Start of Block

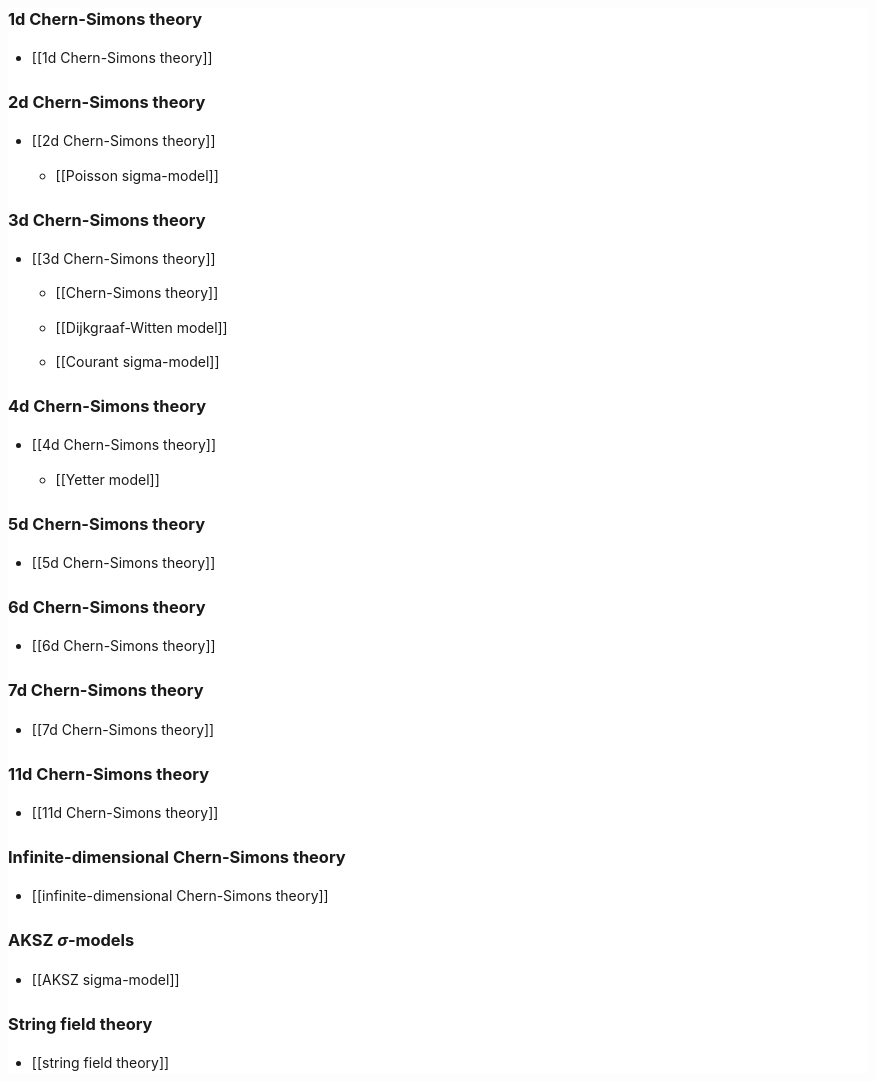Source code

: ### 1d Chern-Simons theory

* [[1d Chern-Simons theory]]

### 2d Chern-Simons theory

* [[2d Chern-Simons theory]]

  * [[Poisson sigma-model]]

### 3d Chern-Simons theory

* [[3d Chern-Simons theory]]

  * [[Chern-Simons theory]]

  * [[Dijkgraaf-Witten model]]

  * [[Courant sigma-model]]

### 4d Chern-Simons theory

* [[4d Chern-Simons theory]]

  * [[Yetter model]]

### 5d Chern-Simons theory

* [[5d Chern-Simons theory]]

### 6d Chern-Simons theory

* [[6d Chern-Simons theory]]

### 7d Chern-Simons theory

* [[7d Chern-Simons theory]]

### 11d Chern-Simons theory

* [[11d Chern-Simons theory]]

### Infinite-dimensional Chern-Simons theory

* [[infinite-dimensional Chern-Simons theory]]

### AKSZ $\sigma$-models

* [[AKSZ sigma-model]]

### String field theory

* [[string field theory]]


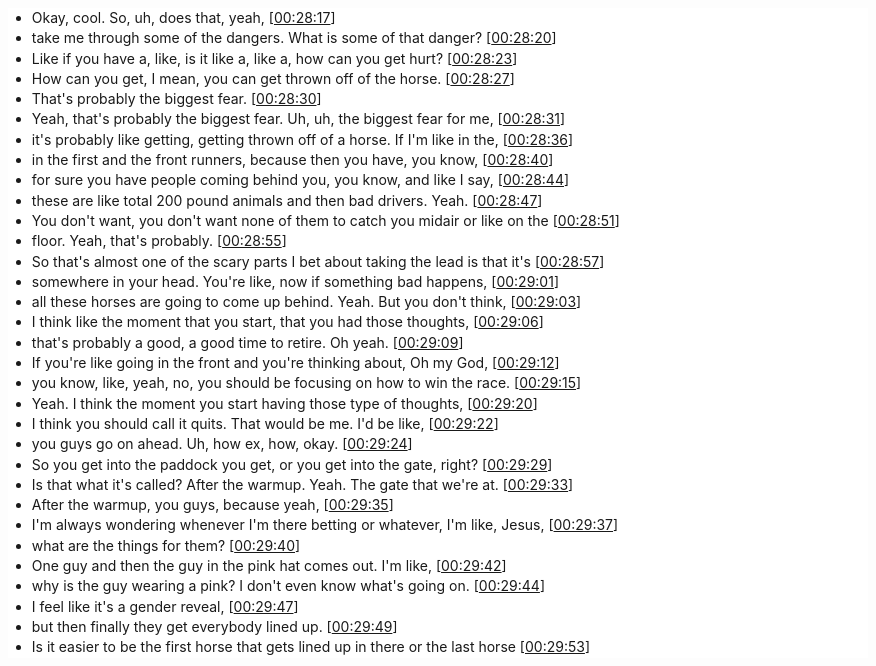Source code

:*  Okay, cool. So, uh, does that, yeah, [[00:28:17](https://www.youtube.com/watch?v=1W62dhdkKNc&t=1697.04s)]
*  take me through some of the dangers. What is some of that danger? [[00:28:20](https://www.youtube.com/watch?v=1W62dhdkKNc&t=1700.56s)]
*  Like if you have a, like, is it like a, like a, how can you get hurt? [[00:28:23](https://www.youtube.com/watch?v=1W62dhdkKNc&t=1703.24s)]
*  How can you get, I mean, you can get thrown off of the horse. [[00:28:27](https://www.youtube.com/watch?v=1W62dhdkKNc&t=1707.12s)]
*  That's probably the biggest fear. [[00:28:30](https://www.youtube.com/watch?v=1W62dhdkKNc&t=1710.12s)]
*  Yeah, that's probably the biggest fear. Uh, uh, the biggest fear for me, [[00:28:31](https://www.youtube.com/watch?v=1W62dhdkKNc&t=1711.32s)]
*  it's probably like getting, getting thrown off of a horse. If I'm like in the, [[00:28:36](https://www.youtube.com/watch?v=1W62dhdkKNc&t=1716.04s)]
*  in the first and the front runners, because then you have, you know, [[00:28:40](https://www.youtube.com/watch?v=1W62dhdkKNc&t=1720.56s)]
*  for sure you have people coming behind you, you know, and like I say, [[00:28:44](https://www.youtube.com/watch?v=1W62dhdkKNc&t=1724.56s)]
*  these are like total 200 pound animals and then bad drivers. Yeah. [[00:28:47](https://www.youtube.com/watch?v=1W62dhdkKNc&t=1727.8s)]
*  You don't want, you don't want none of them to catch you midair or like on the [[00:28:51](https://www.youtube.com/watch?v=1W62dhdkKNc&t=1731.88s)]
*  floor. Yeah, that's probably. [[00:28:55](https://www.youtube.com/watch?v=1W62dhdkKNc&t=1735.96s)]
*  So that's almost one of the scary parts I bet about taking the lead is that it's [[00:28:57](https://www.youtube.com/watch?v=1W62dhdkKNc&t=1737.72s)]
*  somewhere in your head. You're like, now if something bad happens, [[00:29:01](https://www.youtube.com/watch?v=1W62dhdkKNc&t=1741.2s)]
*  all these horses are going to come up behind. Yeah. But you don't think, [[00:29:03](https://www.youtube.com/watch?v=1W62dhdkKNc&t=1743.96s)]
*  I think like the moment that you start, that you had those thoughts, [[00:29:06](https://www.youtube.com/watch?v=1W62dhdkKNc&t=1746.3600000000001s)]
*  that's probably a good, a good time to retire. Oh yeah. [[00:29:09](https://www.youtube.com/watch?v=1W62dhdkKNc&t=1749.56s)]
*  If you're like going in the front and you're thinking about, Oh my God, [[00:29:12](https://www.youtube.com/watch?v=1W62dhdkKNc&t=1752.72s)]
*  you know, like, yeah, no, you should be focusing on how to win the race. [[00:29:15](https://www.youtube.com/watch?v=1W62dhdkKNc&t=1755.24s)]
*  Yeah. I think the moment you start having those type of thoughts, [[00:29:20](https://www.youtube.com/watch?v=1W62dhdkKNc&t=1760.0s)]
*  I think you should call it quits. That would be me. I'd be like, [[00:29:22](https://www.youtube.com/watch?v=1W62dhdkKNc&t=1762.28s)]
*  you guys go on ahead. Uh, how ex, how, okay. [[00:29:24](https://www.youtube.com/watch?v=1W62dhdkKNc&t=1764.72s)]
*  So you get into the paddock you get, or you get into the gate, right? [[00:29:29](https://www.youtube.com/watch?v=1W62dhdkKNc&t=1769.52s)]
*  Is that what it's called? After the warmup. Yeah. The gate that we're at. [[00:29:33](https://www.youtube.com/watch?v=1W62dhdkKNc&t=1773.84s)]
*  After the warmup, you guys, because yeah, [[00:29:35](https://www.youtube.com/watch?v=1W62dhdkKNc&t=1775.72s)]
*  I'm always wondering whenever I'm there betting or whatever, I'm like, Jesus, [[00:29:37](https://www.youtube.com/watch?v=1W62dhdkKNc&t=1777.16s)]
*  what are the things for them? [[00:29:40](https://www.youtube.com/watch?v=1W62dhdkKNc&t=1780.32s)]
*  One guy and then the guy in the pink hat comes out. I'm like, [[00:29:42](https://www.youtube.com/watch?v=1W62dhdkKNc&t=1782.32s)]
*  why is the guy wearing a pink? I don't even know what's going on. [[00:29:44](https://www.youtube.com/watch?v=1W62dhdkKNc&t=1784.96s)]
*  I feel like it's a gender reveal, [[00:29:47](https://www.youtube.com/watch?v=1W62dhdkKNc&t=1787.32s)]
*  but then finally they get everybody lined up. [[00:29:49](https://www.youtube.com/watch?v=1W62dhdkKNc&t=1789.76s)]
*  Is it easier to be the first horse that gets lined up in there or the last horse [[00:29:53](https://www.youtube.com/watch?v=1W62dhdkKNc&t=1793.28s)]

End of Block

» **ACTIVITY**
List each line of the rows above that contains the word "about". Case counts.

» **EXERCISE RESPONSE**
*  So that's almost one of the scary parts I bet about taking the lead is that it's [[00:28:57](https://www.youtube.com/watch?v=1W62dhdkKNc&t=1737.72s)]
*  If you're like going in the front and you're thinking about, Oh my God, [[00:29:12](https://www.youtube.com/watch?v=1W62dhdkKNc&t=1752.72s)]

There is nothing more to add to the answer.